Manure is More Valuable than Pigs

US - Minnesota soil scientist, Gyles Randall, explains that pig manure is a valuable resource, and how to keep odours to a minimum. He says ninety per cent of manure in the region is now injected into crop land.
calendar icon 28 October 2008
clock icon 5 minute read

Liquid gold keeping farmers financially afloat or a vile, foul-smelling gunk that is a threat to the environment. What is hog manure? So begins an article in Albert Lea Tribune from Minnesota.

The downward trend in hog prices and the dramatic rise in fertilizer costs have turned conventional wisdom on its head. Hog manure, long considered only a nasty byproduct of the pork production industry, has suddenly become a financial lifeline. Whenever plans for a new swine confinement barn are announced, neighbours complain about what the smell of concentrated hog manure will do to the quality of their lives.

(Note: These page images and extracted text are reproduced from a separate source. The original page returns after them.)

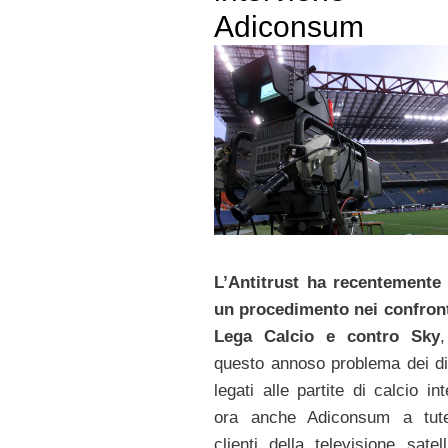
Adiconsum
L’Antitrust ha recentemente
un procedimento nei confront
Lega Calcio e contro Sky
questo annoso problema dei dir
legati alle partite di calcio in
ora anche Adiconsum a tute
clienti della televisione satel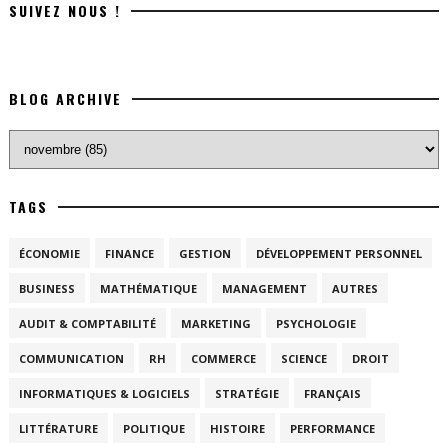
SUIVEZ NOUS !
BLOG ARCHIVE
TAGS
ÉCONOMIE
FINANCE
GESTION
DÉVELOPPEMENT PERSONNEL
BUSINESS
MATHÉMATIQUE
MANAGEMENT
AUTRES
AUDIT & COMPTABILITÉ
MARKETING
PSYCHOLOGIE
COMMUNICATION
RH
COMMERCE
SCIENCE
DROIT
INFORMATIQUES & LOGICIELS
STRATÉGIE
FRANÇAIS
LITTÉRATURE
POLITIQUE
HISTOIRE
PERFORMANCE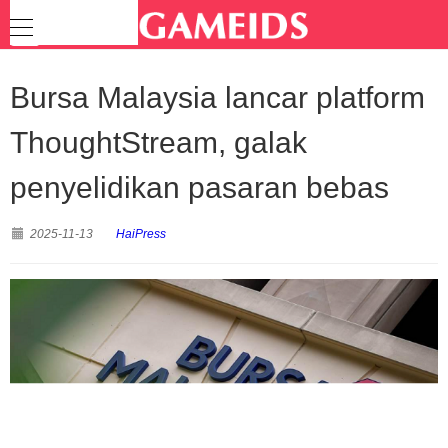
Bursa Malaysia lancar platform
ThoughtStream, galak
penyelidikan pasaran bebas
2025-11-13
HaiPress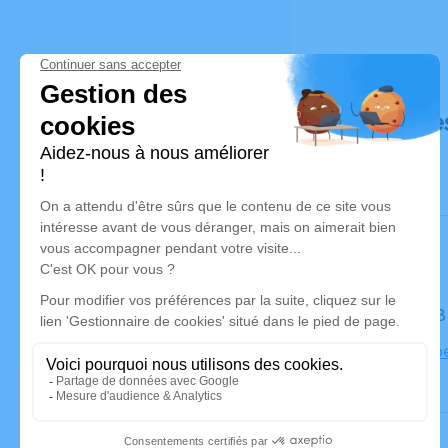
Déroulé de
Le jeudi 1
Eglise Cab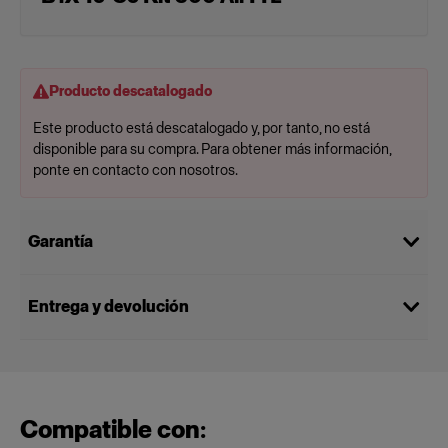
Producto descatalogado
Este producto está descatalogado y, por tanto, no está
disponible para su compra. Para obtener más información,
ponte en contacto con nosotros.
Garantía
Entrega y devolución
Compatible con: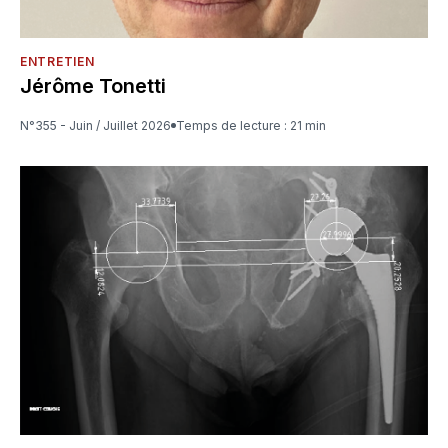
ENTRETIEN
Jérôme Tonetti
N°355 - Juin / Juillet 2026
Temps de lecture : 21 min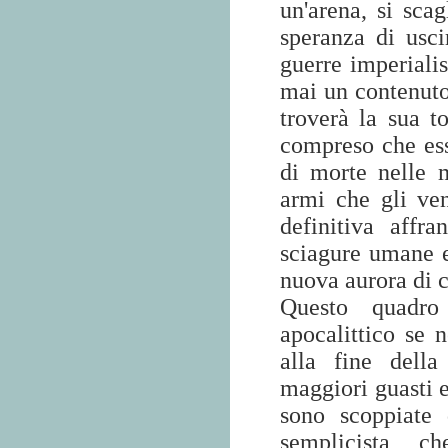
un'arena, si sca
speranza di usci
guerre imperiali
mai un contenuto 
troverà la sua t
compreso che ess
di morte nelle 
armi che gli ve
definitiva affr
sciagure umane e
nuova aurora di c
Questo quadro
apocalittico se 
alla fine della
maggiori guasti e
sono scoppiate
semplicista c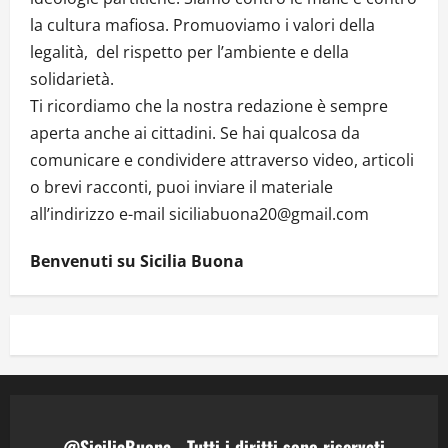
la cultura mafiosa. Promuoviamo i valori della
legalità, del rispetto per l’ambiente e della
solidarietà.
Ti ricordiamo che la nostra redazione è sempre
aperta anche ai cittadini. Se hai qualcosa da
comunicare e condividere attraverso video, articoli
o brevi racconti, puoi inviare il materiale
all’indirizzo e-mail siciliabuona20@gmail.com
Benvenuti su Sicilia Buona
@SiciliaBuona - Tutti i diritti sono riservati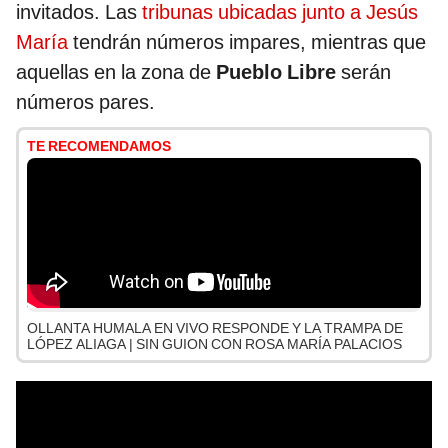
invitados. Las
tribunas ubicadas junto a Jesús
María
tendrán números impares, mientras que
aquellas en la zona de
Pueblo Libre
serán
números pares.
TE RECOMENDAMOS
OLLANTA HUMALA EN VIVO RESPONDE Y LA TRAMPA DE
LÓPEZ ALIAGA | SIN GUION CON ROSA MARÍA PALACIOS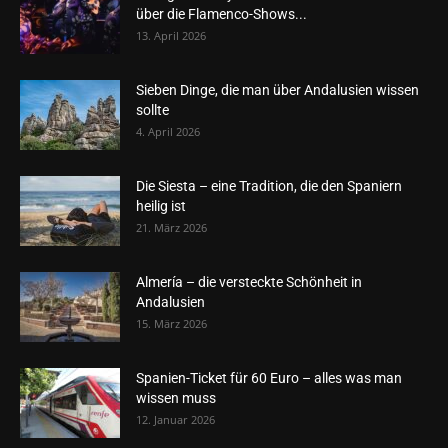
über die Flamenco-Shows...
13. April 2026
Sieben Dinge, die man über Andalusien wissen
sollte
4. April 2026
Die Siesta – eine Tradition, die den Spaniern
heilig ist
21. März 2026
Almería – die versteckte Schönheit in
Andalusien
15. März 2026
Spanien-Ticket für 60 Euro – alles was man
wissen muss
12. Januar 2026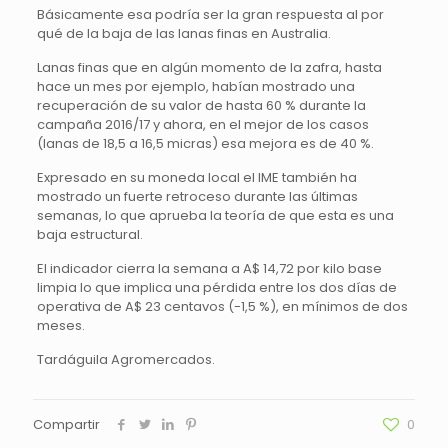
Básicamente esa podría ser la gran respuesta al por
qué de la baja de las lanas finas en Australia.
Lanas finas que en algún momento de la zafra, hasta
hace un mes por ejemplo, habían mostrado una
recuperación de su valor de hasta 60 % durante la
campaña 2016/17 y ahora, en el mejor de los casos
(lanas de 18,5 a 16,5 micras) esa mejora es de 40 %.
Expresado en su moneda local el IME también ha
mostrado un fuerte retroceso durante las últimas
semanas, lo que aprueba la teoría de que esta es una
baja estructural.
El indicador cierra la semana a A$ 14,72 por kilo base
limpia lo que implica una pérdida entre los dos días de
operativa de A$ 23 centavos (-1,5 %), en mínimos de dos
meses.
Tardáguila Agromercados.
Compartir
0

Common sense can solve a lot of problems, said an area expert. Gyles Randall is a soil scientist with the University of Minnesota's Southern Research and Outreach Center in Waseca. A good management plan is essential for hog producers, and many legal hoops are placed in the way of those seeking permission to build a hog confinement barn. Randall said a critical element in mitigating manure odour is location.

"You don't want to get too many confinement barns in a small area," Randall said. "Odour becomes a problem when there is too much density."

Overcrowding of confinement operations can also result in too much manure being spread over a small area of farmland, increasing odor problems. Timing is another key element in solving manure related odor problems.

"The goal for every operator is to only empty their pits and apply the manure once a year," he said.

"I hate to admit it, but the manure is worth more than the pigs."
Midge Boettger, hog farmer

Modern technology plays an important role in odour mitigation. In recent years, more manure has been injected directly into the soil. In years past, manure was spread on top of the ground, increasing the intensity of odour problems.

"Ninety percent of manure is now injected, and that has to be a primary objective for producers," Randall said.

Some feed company salesmen have claimed that adding supplements to hog feed can limit the smell of manure, but Randall is not buying it.

"The proof is not in the pudding. I'm sceptical," he said.

Public perception is often not in line with reality, and other factors can affect how hog confinement operations are judged by their neighbours.

"Sometimes there have been problems between neighbours in the past, and confinement operations become a focus for these problems," Randall said.

Dan and Midge Boettger of rural New Richland have raised hogs in Waseca County for 35 years. Their operations raise 15,000 hogs annually. When they were preparing to build their first confinement barn, they went around to all their neighbours to explain what they were doing and why.

"Before the hogs arrived we had an open house at the barn and invited all the neighbours," Midge Boettger said. "We told them that what we were doing would add value to the area economy, creating jobs in southern Minnesota."

Waseca County requires a manure management plan prior to giving approval of the construction of confinement barns. The Boettgers use their confinement generated manure on their own land, and admit it has helped offset high fertilizer costs. "I hate to admit it, but the manure is worth more than the pigs," Midge said.

Chris Sonnek deals with difficult public perceptions every day of his working life. He owns and operates Custom Manure Injection of New Richland, which uses two tractor drawn wagons to remove manure from the pits of area hog producers and inject it into crop land. His company has been in business for 12 years and has contracts with 30 hog producers.

The manure wagons, often jokingly called honey wagons, carry 12,000 gallons of liquefied manure per load and distribute 25 to 30 million gallons a year onto area fields. Sonnek also sees a disconnect between perception and reality when it comes to hog manure smells.

"With careful management practices it's really not a big problem," Sonnek said. "Producers need to have their ventilation fans running when the pits are emptied. Then there's little danger to people or animals."

Sonnek, who also farms, credits the valuable nutrients in hog manure with compensating for high fertilizer and feed costs. Contracts between hog producers and crop producers to spread manure on their lands have become increasingly valuable.

"In some cases the crop producer will pay my costs and also pay the hog producer for the manure," Mr Sonnek, concluding the article in Albert Lea Tribune.